Concerning the question of which rules matter, it is worth noting that the effect of interaction is not the same for all institutional conditionalities. Specifically, for Latin America in the period under study, fiscal decentralisation has a greater positive impact if we consider the framework of democratic quality and accountability, which was the governance dimension that had the highest level of perception. In contrast, low levels of compliance with the rule of law and regulatory quality, political instability, or corruption not only hinder the positive results of fiscal decentralisation but also create negative results. In other words, considering the present level of these institutional factors, decentralisation has reduced rather than promoted economic growth.
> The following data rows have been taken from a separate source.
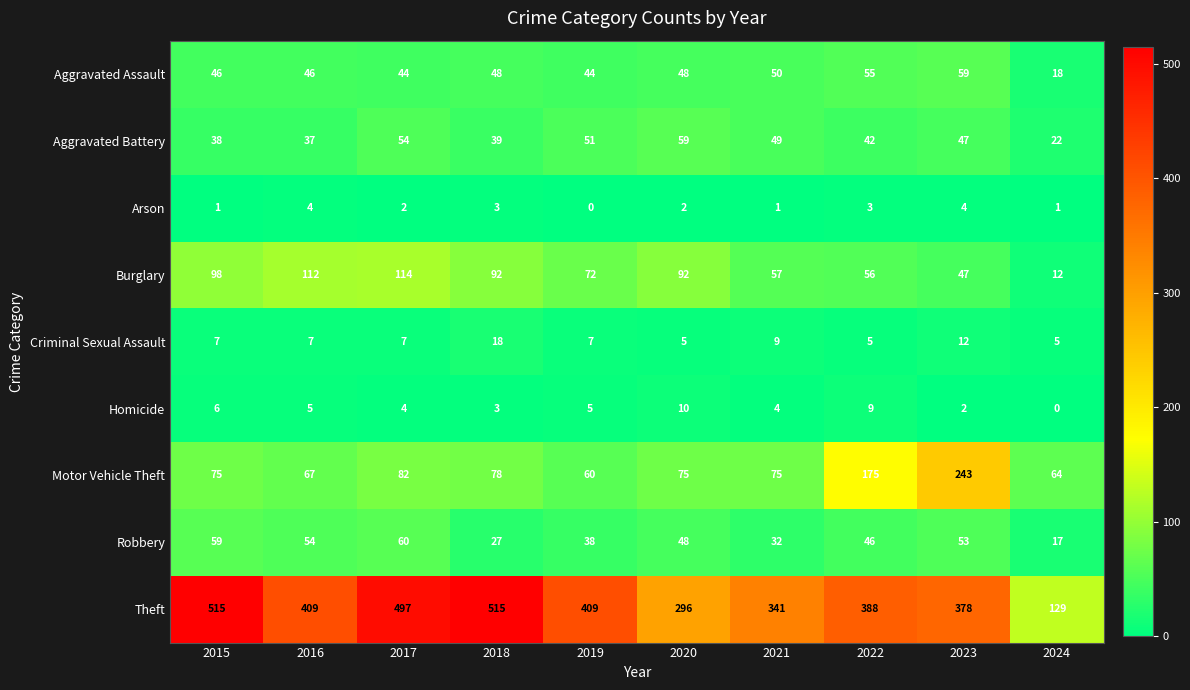

Which series has the largest total across all categories?

Theft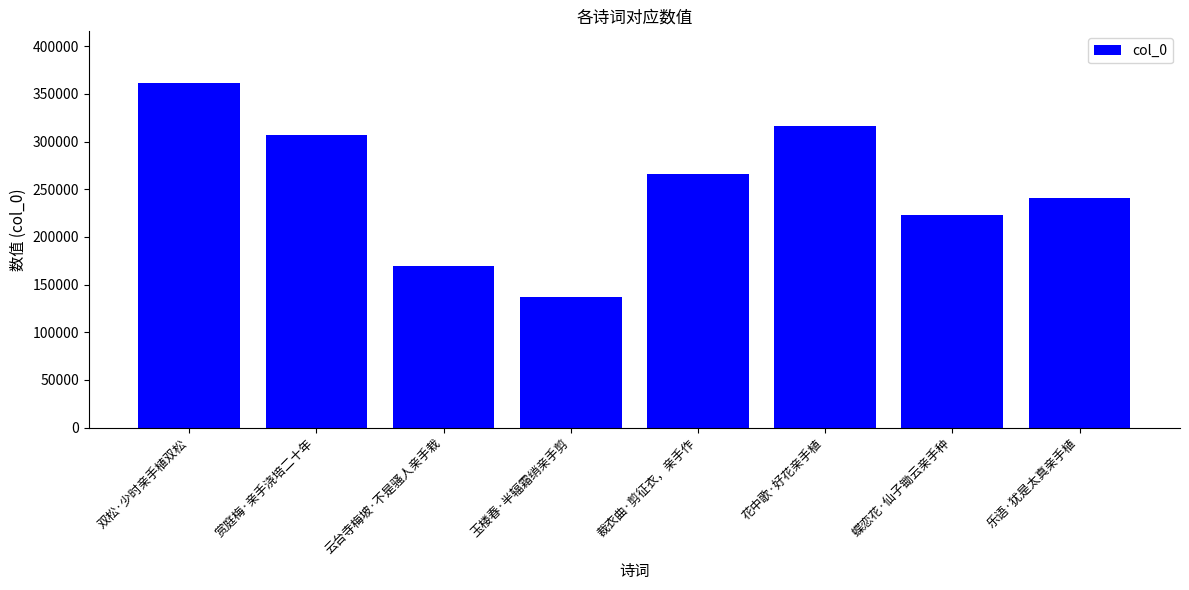

True or false: the data shows 137071 at 玉楼春·半辐霜绡亲手剪.

True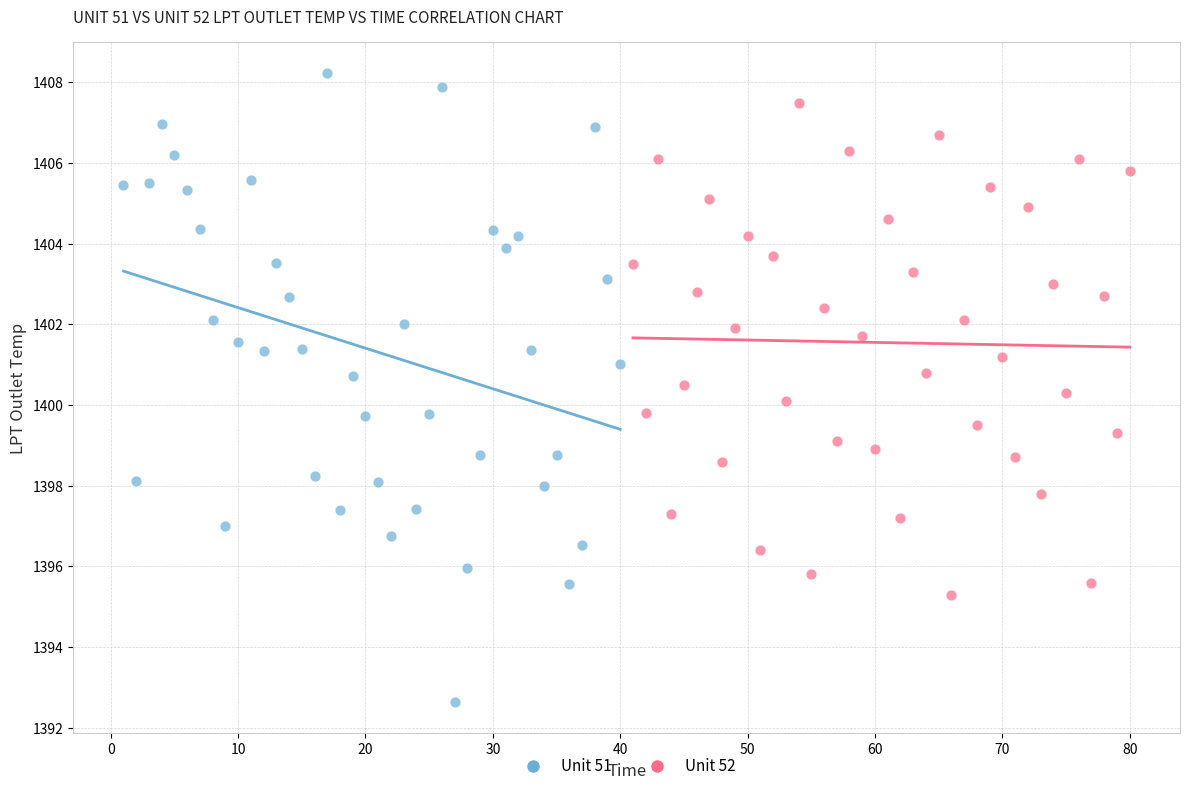

What are all the series names shown in the legend?

Unit 51, Unit 52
Finally, it must be stressed that the level of government effectiveness, i.e., the quality of the bureaucracy and public services, eliminates the positive or negative effect that fiscal decentralisation may have on economic growth. This may confirm for the Latin American case what
Murphy et al. (
1991) or
Prud’homme (
1995) stated about how central bureaucracies attract more skilled people, while sub-national governments maintain a low-skilled workforce. If individuals with optimal qualifications are in short supply, it is difficult for sub-national governments to recruit and retain staff who are as qualified as central government personnel. Local talent shortages will undoubtedly hamper fiscal decentralisation efforts. The effectiveness of decentralisation processes is also hampered by cultural factors and a lack of adequate public expenditure management structures.
In this way and in terms of economic policy, the results and their possible interpretations point out the need for Latin America to make progress in improving local democracy and promote the strengthening of local capacities, developing municipal career systems, increasing subnational fiscal transparency, and promoting citizen participation mechanisms in budget decision-making. It would also be optimal to implement performance evaluation systems that measure the efficiency and effectiveness of public spending at the local level.
All these actions to strengthen subnational governments could constitute new lines of research, on more complex theoretical models to explain the mechanisms involved. It is also necessary to build more precise fiscal decentralisation indicators and contrast their effectiveness with respect to other institutional variables other than those used in this research.